I find myself recoiling at the thought of agreeing with Microsoft Corp. about almost anything, after having invented whole new genres of profanity to hurl at some of their more frustrating products over the years. But I believe a thoughtful article by Microsoft President Brad Smith from last December, before either the ACLU letter or the Peskin proposal was released, hits the nail on the head.

Smith details exactly what can go wrong with facial recognition technology. It can be racially biased. It can enable “mass surveillance” that will “encroach on democratic freedoms.” It can produce results using opaque logic not traceable by any human. Its imperfect results can be applied without any common-sense human intervention to harass or punish the innocent. It is far too powerful a tool to be safely used by the unscrupulous or the ignorant.

Most businesses chafe under government regulation, but Smith is demanding it, and demanding it as soon as possible. He has a number of detailed, constructive suggestions, such as requiring transparency to “put impartial testing groups like Consumer Reports and their counterparts in a position where they can test facial recognition services for accuracy and unfair bias in a transparent and even-handed manner.” Humans, not machines, need always to be in charge—as Smith puts it, “It’s critical for qualified people to review facial recognition results and make key decisions rather than simply turn them over to computers.” Court orders should be required before individuals are targeted for tracking and monitoring by the ever-growing number of cameras in public places.

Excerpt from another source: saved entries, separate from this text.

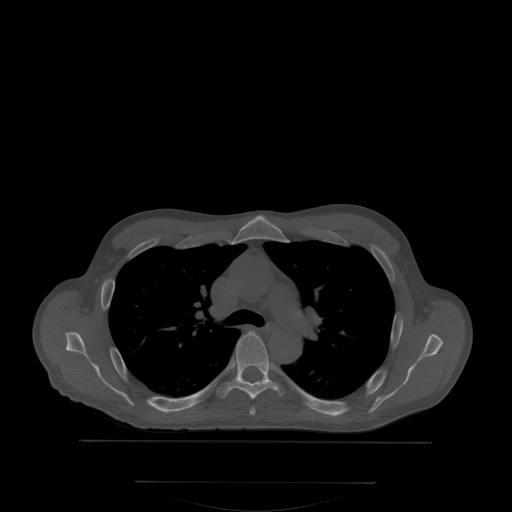
CT including the spine, one axial slice. Slice 248 of 350 in the series (ordered by position). Bone window (W 1800 / L 400 HU). 2.5 mm slice thickness. 512 × 512 image matrix. Patient: male, 58 years. From the clinical record (not read from this slice): primary cancer: prostate; vertebrae with lytic lesions (as recorded): L1.
Annotated regions visible in this slice (semi-automatic segmentation, software-assisted and operator-edited):
- T4 vertebra: bounding box <252,407,255,413> (left, top, right, bottom; pixels)
- T5 vertebra: <217,331,286,399>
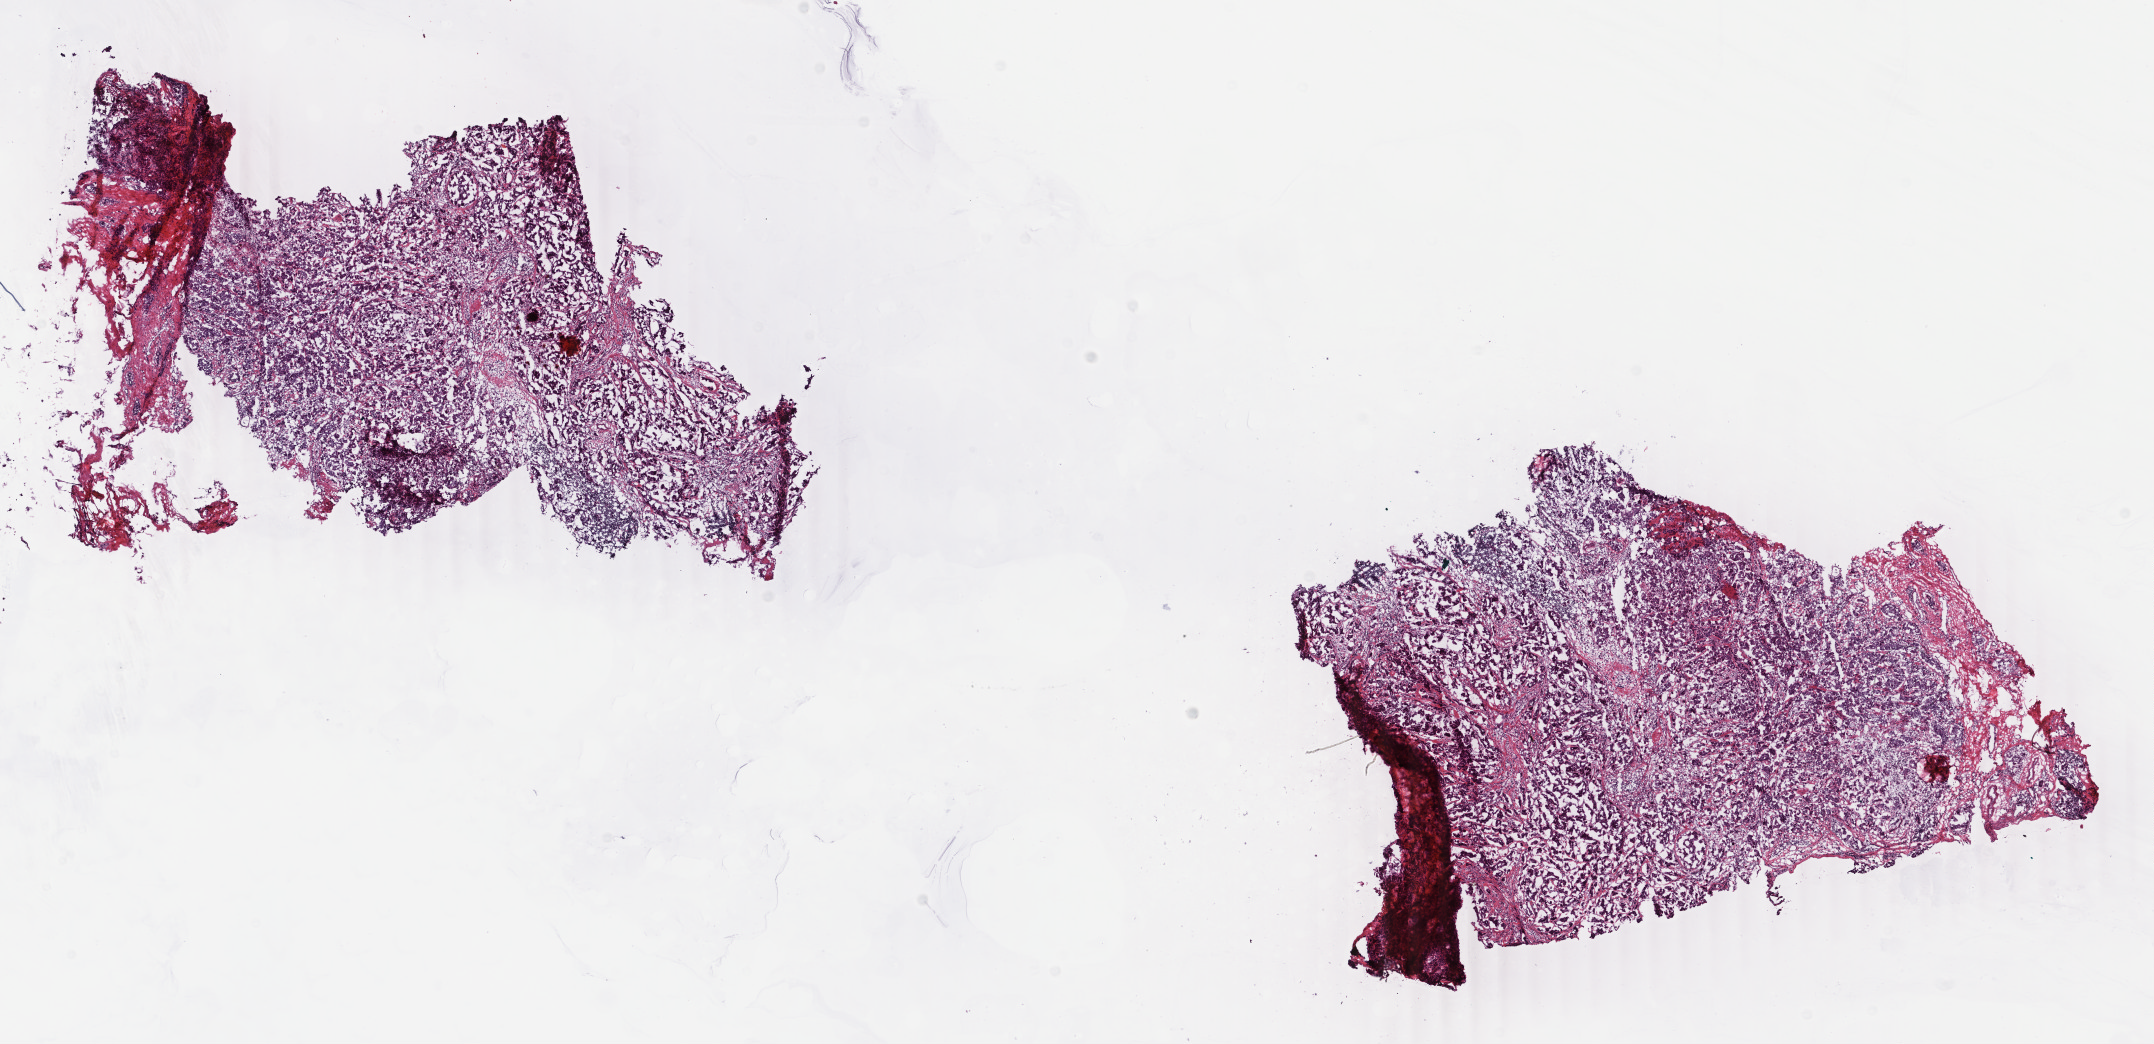
H&E-stained whole-slide image, shown as a low-resolution overview of the whole scanned area (about 17.1 x 8.3 mm, slide scanned at 40x), frozen section, primary tumour sample from the breast. Female patient; age at initial diagnosis 53 years. Composition of this section per pathologist review: tumour cells 80%, tumour nuclei 80%, normal cells 2%, stromal cells 17%, necrosis 1%. Infiltration values recorded for this section: lymphocyte infiltration 10%, monocyte infiltration 0%, neutrophil infiltration 0%.
* AJCC pathologic stage: IIB (6th edition)
* histologic diagnosis: Infiltrating duct carcinoma, NOS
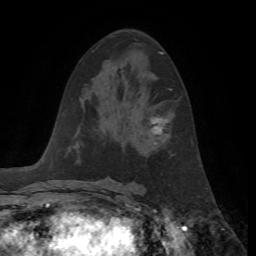
Breast MRI, one axial slice; position 33 of 72 along the scan axis; cropped to one breast; dynamic contrast-enhanced series, time point 2 of 7 at this slice position (early post-contrast); 1.5 T; TE 4.2 ms, TR 8.7 ms; 2.2 mm slice thickness; 256 × 256 image matrix, field of view 180 × 180 mm. Female patient.
Outlined on this slice (semi-automatically segmented with operator editing):
- enhancing-tissue mask used for the functional tumour volume (all voxels passing the contrast-enhancement thresholds inside the analysis volume; usually the tumour): bounding box <150,89,172,144> (left, top, right, bottom; pixels)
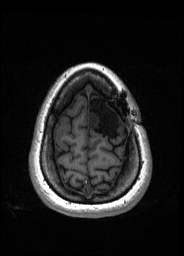
Pre-operative brain MRI before brain-tumour surgery, one axial slice. Slice 37 of 176 in the series (ordered by position). T1-weighted post-contrast. 184 × 256 image matrix, field of view 180 × 250 mm. From the clinical record (not read from this slice): histopathology: Oligodendroglioma; WHO grade: 2; IDH mutation: yes; tumour location: Left Frontal.
Annotated regions visible in this slice (expert manual segmentation):
- tumour: bounding box [x1, y1, x2, y2] px = [88, 112, 99, 128]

Smith has lots of other suggestions, too, which may or may not be designed to give Microsoft an edge over its competitors. I can’t say at this point that his list of proposals is perfect, but I can say that we pay legislators and their staffs to make decisions on matters like this. When something has as much potential for both good and evil as facial recognition technology does, you shouldn’t just “ban” it—that’s the demagogue’s answer. You should roll up your sleeves and do the hard work.

Others before me have observed that artificial intelligence, of which facial recognition technology is just one manifestation, is like fire: useful, but dangerous. It’s easy to imagine one Neanderthal saying to another “You’re bringing what into this cave? I don’t think so! We’re going to ban fire, because I have yet to be persuaded that there is any beneficial use of this technology that outweighs its potential use for coercive and oppressive ends.” Or something like that, in prehistoric-speak. Today we have a rather massive societal structure for regulating fire, from early education to building codes to materials science to bureaucracies dedicated to extinguishing fire when it does break out. I’m glad we chose that course, and I’ll be glad when we can start to enjoy the benefits of widespread facial recognition technology coupled with whatever regulation is necessary—which may be a lot.